The sculptor had turned away and buried his face in a bunch of full-blown roses. He turned suddenly toward his friend, and said, with a quick, lowering glance: "A sign of life! How do you know that I have lived these terribly long years? But let us drop all that. Come and sit down here in the arbor, and now unpack your budget. A circumnavigator like you must have brought all manner of things with you that are entertaining and wonderful to dusty stay-at-homes like us. When you went away from Kiel, we did not either of us think the earth would turn so often before we looked each other in the face again."

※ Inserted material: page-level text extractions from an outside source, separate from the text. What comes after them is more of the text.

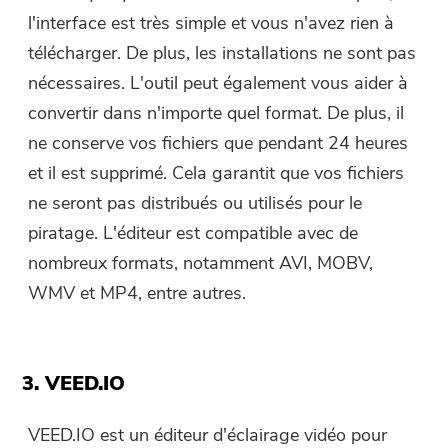
l'interface est très simple et vous n'avez rien à
télécharger. De plus, les installations ne sont pas
nécessaires. L'outil peut également vous aider à
convertir dans n'importe quel format. De plus, il
ne conserve vos fichiers que pendant 24 heures
et il est supprimé. Cela garantit que vos fichiers
ne seront pas distribués ou utilisés pour le
piratage. L'éditeur est compatible avec de
nombreux formats, notamment AVI, MOBV,
WMV et MP4, entre autres.
3. VEED.IO
VEED.IO est un éditeur d'éclairage vidéo pour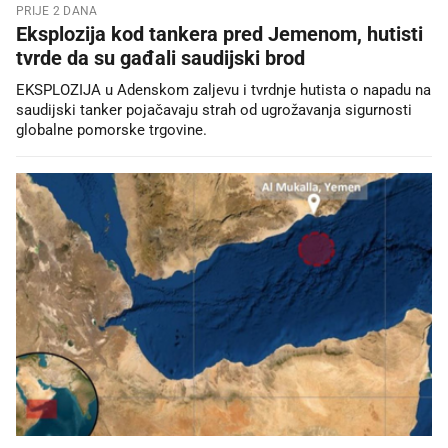
PRIJE 2 DANA
Eksplozija kod tankera pred Jemenom, hutisti
tvrde da su gađali saudijski brod
EKSPLOZIJA u Adenskom zaljevu i tvrdnje hutista o napadu na
saudijski tanker pojačavaju strah od ugrožavanja sigurnosti
globalne pomorske trgovine.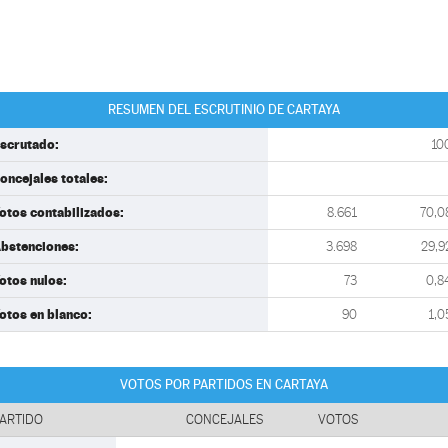
RESUMEN DEL ESCRUTINIO DE CARTAYA
scrutado:
10
oncejales totales:
otos contabilizados:
8.661
70,0
bstenciones:
3.698
29,9
otos nulos:
73
0,8
otos en blanco:
90
1,0
VOTOS POR PARTIDOS EN CARTAYA
ARTIDO
CONCEJALES
VOTOS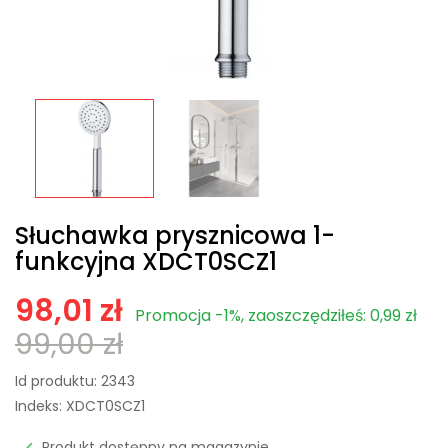
Słuchawka prysznicowa 1-
funkcyjna XDCT0SCZ1
98,01 zł
Promocja -1%, zaoszczędziłeś: 0,99 zł
99,00 zł
Id produktu:
2343
Indeks:
XDCT0SCZ1
Produkt dostępny na magazynie
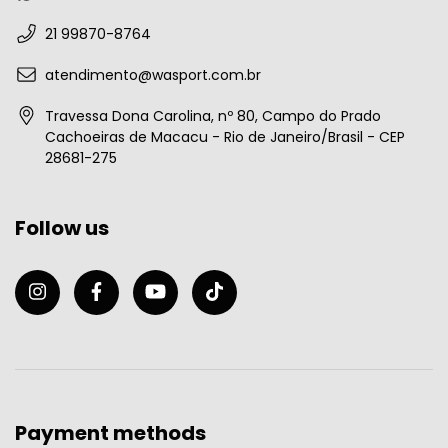
21 99870-8764
atendimento@wasport.com.br
Travessa Dona Carolina, nº 80, Campo do Prado
Cachoeiras de Macacu - Rio de Janeiro/Brasil - CEP
28681-275
Follow us
Payment methods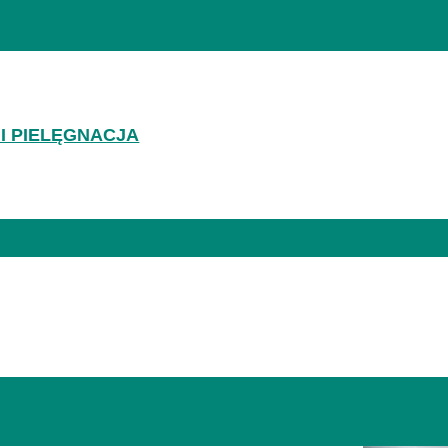
AKTY
 PIELĘGNACJA
ARSTWO DOMOWE I PIELĘGNACJA
ANIE I OGRÓD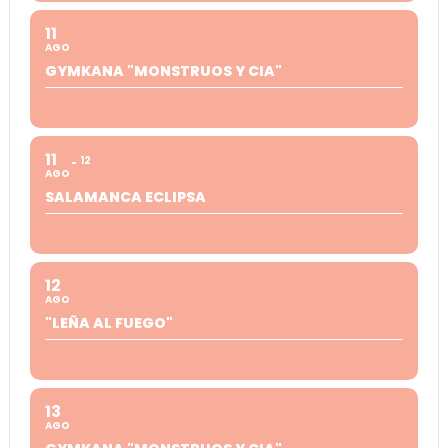
11
AGO
GYMKANA "MONSTRUOS Y CIA"
11
12
AGO
SALAMANCA ECLIPSA
12
AGO
"LEÑA AL FUEGO"
13
AGO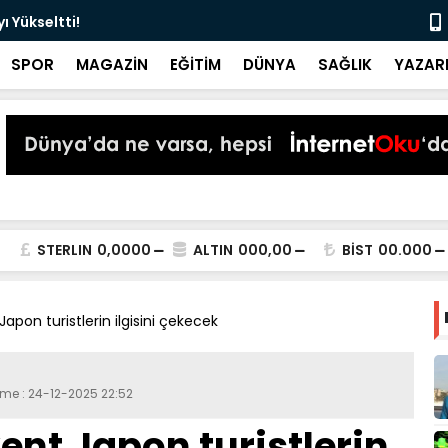
 Yükseltti!
Başkan Kur
SPOR
MAGAZİN
EĞİTİM
DÜNYA
SAĞLIK
YAZAR
STERLIN
0,0000
ALTIN
000,00
BİST
00.000
pon turistlerin ilgisini çekecek
eme : 24-12-2025 22:52
nt Japon turistlerin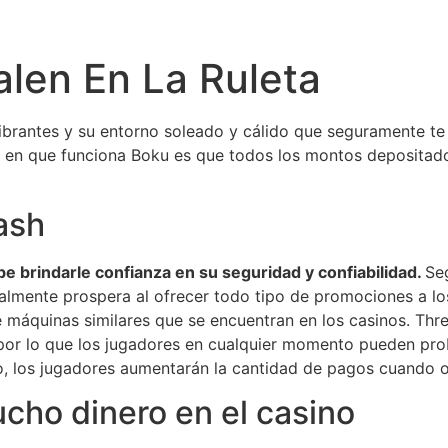
len En La Ruleta
vibrantes y su entorno soleado y cálido que seguramente te
a en que funciona Boku es que todos los montos depositado
ash
e brindarle confianza en su seguridad y confiabilidad.
Seg
realmente prospera al ofrecer todo tipo de promociones a l
 máquinas similares que se encuentran en los casinos. Thre
por lo que los jugadores en cualquier momento pueden pr
go, los jugadores aumentarán la cantidad de pagos cuando
cho dinero en el casino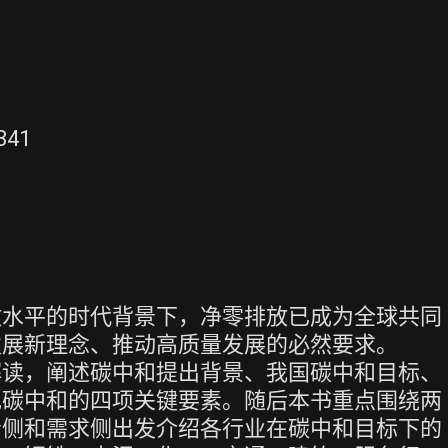
341
放水平的时代背景下，净零排放已成为全球共同
发展新理念、推动高质量发展的必然要求。
解读，阐述碳中和提出背景、我国碳中和目标、
现碳中和的四项关键要素。随后本书重点围绕两
给侧和需求侧出发介绍各行业在碳中和目标下的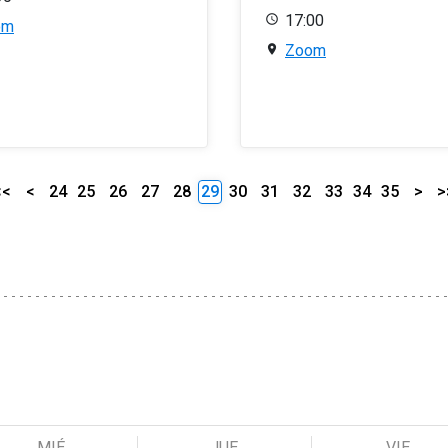
17:00
om
Zoom
<<
<
24
25
26
27
28
29
30
31
32
33
34
35
>
>
MIÉ
JUE
VIE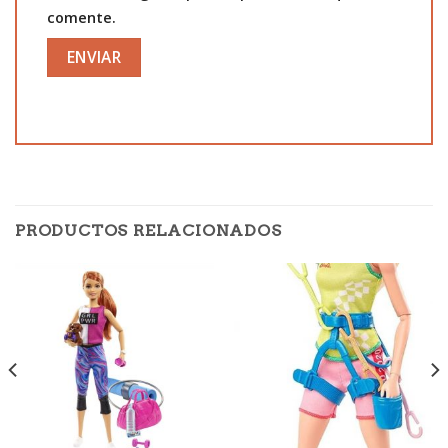
comente.
PRODUCTOS RELACIONADOS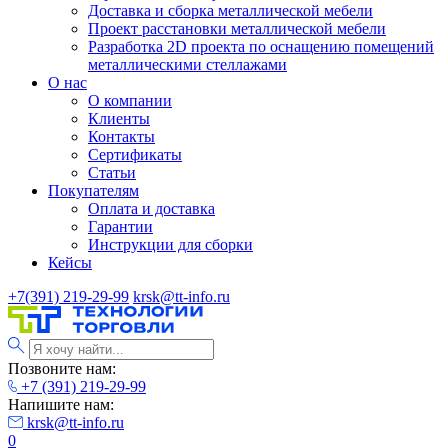
Доставка и сборка металлической мебели
Проект расстановки металлической мебели
Разработка 2D проекта по оснащению помещений
металлическими стеллажами
О нас
О компании
Клиенты
Контакты
Сертификаты
Статьи
Покупателям
Оплата и доставка
Гарантии
Инструкции для сборки
Кейсы
+7(391) 219-29-99
krsk@tt-info.ru
Позвоните нам:
+7 (391) 219-29-99
Напишите нам:
krsk@tt-info.ru
0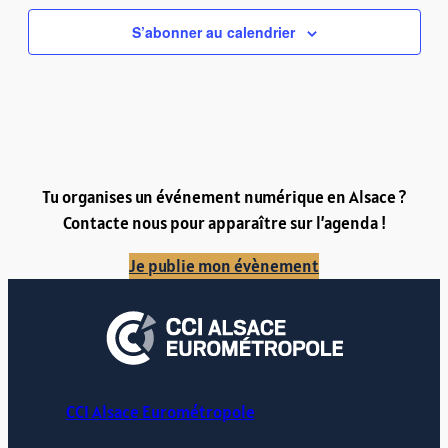
S’abonner au calendrier
Tu organises un événement numérique en Alsace ?
Contacte nous pour apparaître sur l’agenda !
Je publie mon évènement
CCI Alsace Eurométropole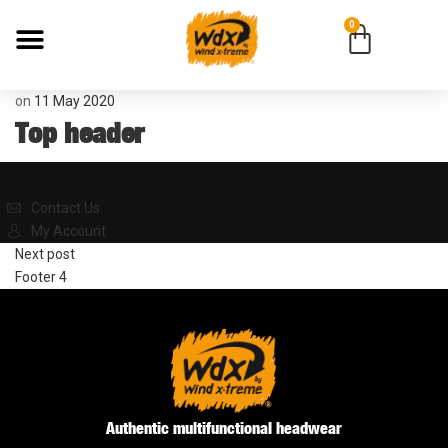
0
on
11 May 2020
Top header
Contact Us
My Account
Next post
Footer 4
Authentic multifunctional headwear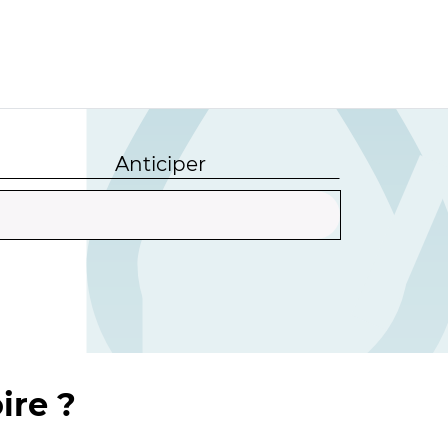
Anticiper
ire ?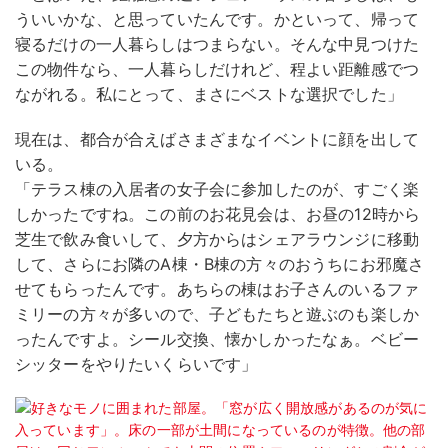
ういいかな、と思っていたんです。かといって、帰って
寝るだけの一人暮らしはつまらない。そんな中見つけた
この物件なら、一人暮らしだけれど、程よい距離感でつ
ながれる。私にとって、まさにベストな選択でした」
現在は、都合が合えばさまざまなイベントに顔を出して
いる。
「テラス棟の入居者の女子会に参加したのが、すごく楽
しかったですね。この前のお花見会は、お昼の12時から
芝生で飲み食いして、夕方からはシェアラウンジに移動
して、さらにお隣のA棟・B棟の方々のおうちにお邪魔さ
せてもらったんです。あちらの棟はお子さんのいるファ
ミリーの方々が多いので、子どもたちと遊ぶのも楽しか
ったんですよ。シール交換、懐かしかったなぁ。ベビー
シッターをやりたいくらいです」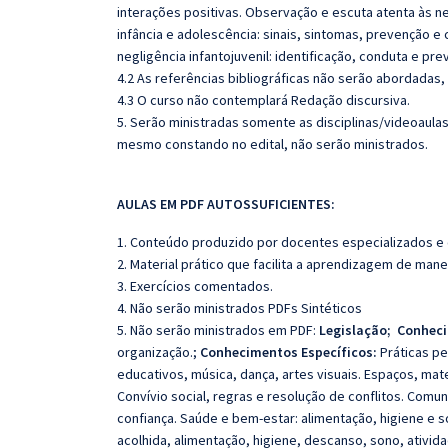
interações positivas. Observação e escuta atenta às 
infância e adolescência: sinais, sintomas, prevenção e 
negligência infantojuvenil: identificação, conduta e p
4.2 As referências bibliográficas não serão abordadas,
4.3 O curso não contemplará Redação discursiva.
5. Serão ministradas somente as disciplinas/videoaula
mesmo constando no edital, não serão ministrados.
AULAS EM PDF AUTOSSUFICIENTES:
1. Conteúdo produzido por docentes especializados e
2. Material prático que facilita a aprendizagem de mane
3. Exercícios comentados.
4. Não serão ministrados PDFs Sintéticos
5. Não serão ministrados em PDF:
Legislação;
Conheci
organização.;
Conhecimentos Específicos:
Práticas pe
educativos, música, dança, artes visuais. Espaços, ma
Convívio social, regras e resolução de conflitos. Com
confiança. Saúde e bem-estar: alimentação, higiene e so
acolhida, alimentação, higiene, descanso, sono, ativida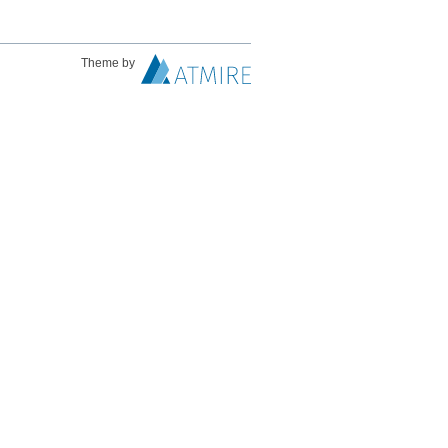
Theme by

"What shall I tell you?" asked the young man, and his delicate brow contracted, "If my letters reached you, you have not lost the thread of my story. As for all the details that belong to it, you knew me well enough in my first university days, in those old times at Kiel, to imagine how I went on afterward in Heidelberg and Leipsic, till I got an older head under my corps-student's cap. It is true, I soon grew tired of the ridiculous corps business; but, for the mere sake of not seeming to play the renegade, I kept on with the old associations even more shamelessly than before. My three years passed away, and a fourth beside; I was fully three-and-twenty when I went back into my dear, dull, little home, and passed my examination to enter the civil service. How I managed to get on so long without giving you a call, Heaven knows! As early as the second year after our separation, I was very near you. I had a trifling reminder of a pistol-duel with a Russian, here in my left shoulder, and had to go to a watering-place for my health. In Heligoland I heard that you had moved to Hamburg. I needn't say that I designed to call upon you on my way back. But, suddenly, a sad message called me home abruptly. My poor old father had had an apoplectic stroke, and I found him dead. Then there was all the dreary necessary business, and, after it all--. But why must we spoil our first pleasant hour with all these old stories? My dear Hans, if you had a notion how good it is to be sitting here again by your side, to smell these roses, and imagine that my life is beginning all over again--a new life in a better world, free from all fetters and--. But, by-the-way, you have married, I hear? An actress, was it not? Where did she come from? I heard in Heligoland--"

The sculptor suddenly rose. "You find me as you left me," he said, his face darkening quickly; "what is past, let us let it rest. Come out of the arbor; it is suffocatingly hot under those thick vines."

He went toward the little fountain, held his hands under the slender stream, and passed them over his brow. Then, for the first time, he turned to Felix again. His face was once more composed and bright.

"And now tell me what has brought you here, and how long you are going to stay with me."

"As long as you will have me--for ever and ever--in infinitum if you will!"

"You are joking. Don't do that, my dear boy. I am so utterly alone here, in spite of a plenty of good comrades with whom I can share everything except my most intimate thoughts, that the thought of beginning our old life again seems far too happy to me to be only made a jest of."